### [EXERCISE PROMPT]
Update the items from the start of the records through the line that contains "o CNPJ 17.467.253/0001-72.", replacing "Philharmonikern" with "Symphonikern" and leaving everything else unchanged.

### [RECORD EXCERPTS]
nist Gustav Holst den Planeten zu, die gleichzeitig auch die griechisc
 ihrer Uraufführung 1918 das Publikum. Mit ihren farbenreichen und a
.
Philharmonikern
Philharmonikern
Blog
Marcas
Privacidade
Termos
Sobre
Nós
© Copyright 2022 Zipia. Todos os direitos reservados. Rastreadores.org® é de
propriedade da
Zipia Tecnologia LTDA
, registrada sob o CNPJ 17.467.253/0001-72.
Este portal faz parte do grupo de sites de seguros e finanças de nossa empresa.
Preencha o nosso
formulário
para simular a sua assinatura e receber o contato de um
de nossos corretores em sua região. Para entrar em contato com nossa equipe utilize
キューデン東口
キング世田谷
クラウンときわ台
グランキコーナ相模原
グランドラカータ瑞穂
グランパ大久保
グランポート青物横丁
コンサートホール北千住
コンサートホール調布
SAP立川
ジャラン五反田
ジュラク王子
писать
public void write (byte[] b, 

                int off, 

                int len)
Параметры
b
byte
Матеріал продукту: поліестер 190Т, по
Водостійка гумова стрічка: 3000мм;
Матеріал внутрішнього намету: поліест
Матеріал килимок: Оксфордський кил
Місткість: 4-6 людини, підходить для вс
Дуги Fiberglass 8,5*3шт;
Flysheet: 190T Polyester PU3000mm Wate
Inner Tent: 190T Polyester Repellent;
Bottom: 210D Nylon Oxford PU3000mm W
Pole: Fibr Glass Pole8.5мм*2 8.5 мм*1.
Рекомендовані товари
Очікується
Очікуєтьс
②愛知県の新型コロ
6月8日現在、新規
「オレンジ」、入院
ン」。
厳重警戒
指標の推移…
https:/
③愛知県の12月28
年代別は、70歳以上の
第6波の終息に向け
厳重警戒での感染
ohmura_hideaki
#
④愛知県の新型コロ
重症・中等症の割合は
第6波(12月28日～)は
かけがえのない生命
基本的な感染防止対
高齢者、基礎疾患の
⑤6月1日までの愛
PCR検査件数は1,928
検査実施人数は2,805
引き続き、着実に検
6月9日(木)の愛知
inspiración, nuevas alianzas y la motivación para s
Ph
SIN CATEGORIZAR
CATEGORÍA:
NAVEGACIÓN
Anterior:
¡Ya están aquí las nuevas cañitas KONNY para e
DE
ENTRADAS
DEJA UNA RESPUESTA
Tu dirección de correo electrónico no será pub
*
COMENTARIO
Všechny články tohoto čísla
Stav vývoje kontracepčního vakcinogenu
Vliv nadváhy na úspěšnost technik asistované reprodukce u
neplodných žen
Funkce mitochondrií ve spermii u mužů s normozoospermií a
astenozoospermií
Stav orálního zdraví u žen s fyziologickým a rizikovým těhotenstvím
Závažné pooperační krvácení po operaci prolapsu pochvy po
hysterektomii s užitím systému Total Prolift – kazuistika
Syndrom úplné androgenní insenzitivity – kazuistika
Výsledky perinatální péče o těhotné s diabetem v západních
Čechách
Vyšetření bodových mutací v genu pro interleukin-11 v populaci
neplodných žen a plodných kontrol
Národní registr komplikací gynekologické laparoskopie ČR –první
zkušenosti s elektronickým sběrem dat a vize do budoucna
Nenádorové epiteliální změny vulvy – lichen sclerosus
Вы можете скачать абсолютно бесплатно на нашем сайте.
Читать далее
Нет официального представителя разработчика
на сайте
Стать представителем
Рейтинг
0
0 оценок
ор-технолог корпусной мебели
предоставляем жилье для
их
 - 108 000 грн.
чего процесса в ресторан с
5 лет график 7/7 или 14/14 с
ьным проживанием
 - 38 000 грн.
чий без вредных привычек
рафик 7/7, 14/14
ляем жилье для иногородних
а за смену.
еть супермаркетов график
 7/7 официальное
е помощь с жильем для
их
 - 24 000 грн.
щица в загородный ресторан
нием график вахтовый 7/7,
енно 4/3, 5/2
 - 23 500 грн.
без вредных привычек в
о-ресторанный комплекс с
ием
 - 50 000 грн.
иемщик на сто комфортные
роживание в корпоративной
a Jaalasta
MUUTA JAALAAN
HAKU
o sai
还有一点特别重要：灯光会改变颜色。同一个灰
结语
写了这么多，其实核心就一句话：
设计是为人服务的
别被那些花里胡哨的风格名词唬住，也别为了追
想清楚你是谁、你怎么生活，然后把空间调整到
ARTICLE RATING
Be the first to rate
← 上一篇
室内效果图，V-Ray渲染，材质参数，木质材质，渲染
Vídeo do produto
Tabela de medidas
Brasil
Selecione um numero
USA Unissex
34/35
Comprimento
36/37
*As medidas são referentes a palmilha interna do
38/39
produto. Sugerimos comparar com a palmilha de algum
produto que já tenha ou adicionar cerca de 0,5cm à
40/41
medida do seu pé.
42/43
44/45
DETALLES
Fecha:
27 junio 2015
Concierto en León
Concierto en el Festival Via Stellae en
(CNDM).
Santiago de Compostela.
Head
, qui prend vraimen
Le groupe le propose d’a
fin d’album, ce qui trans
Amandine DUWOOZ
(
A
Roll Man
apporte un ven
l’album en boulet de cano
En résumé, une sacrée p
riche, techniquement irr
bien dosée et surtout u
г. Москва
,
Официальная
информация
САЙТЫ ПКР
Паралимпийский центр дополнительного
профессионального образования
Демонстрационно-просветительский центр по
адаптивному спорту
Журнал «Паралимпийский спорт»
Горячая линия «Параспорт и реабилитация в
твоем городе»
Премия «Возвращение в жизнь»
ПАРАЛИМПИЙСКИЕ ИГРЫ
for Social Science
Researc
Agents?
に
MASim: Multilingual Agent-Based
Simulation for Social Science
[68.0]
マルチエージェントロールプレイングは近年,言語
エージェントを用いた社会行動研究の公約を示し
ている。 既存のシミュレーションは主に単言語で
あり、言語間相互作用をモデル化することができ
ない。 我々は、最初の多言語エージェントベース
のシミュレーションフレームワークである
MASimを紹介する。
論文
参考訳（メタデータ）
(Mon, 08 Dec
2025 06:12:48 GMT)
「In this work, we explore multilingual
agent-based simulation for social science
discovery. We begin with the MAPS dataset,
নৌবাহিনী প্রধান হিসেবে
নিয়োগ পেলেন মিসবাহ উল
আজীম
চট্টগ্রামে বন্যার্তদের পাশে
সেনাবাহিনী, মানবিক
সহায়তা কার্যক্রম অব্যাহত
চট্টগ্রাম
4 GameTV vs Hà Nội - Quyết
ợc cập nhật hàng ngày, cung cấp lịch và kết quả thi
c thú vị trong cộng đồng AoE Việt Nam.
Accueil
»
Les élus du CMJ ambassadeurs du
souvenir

### [ANSWER SECTION]
nist Gustav Holst den Planeten zu, die gleichzeitig auch die griechisc
 ihrer Uraufführung 1918 das Publikum. Mit ihren farbenreichen und a
.
Symphonikern
Symphonikern
Blog
Marcas
Privacidade
Termos
Sobre
Nós
© Copyright 2022 Zipia. Todos os direitos reservados. Rastreadores.org® é de
propriedade da
Zipia Tecnologia LTDA
, registrada sob o CNPJ 17.467.253/0001-72.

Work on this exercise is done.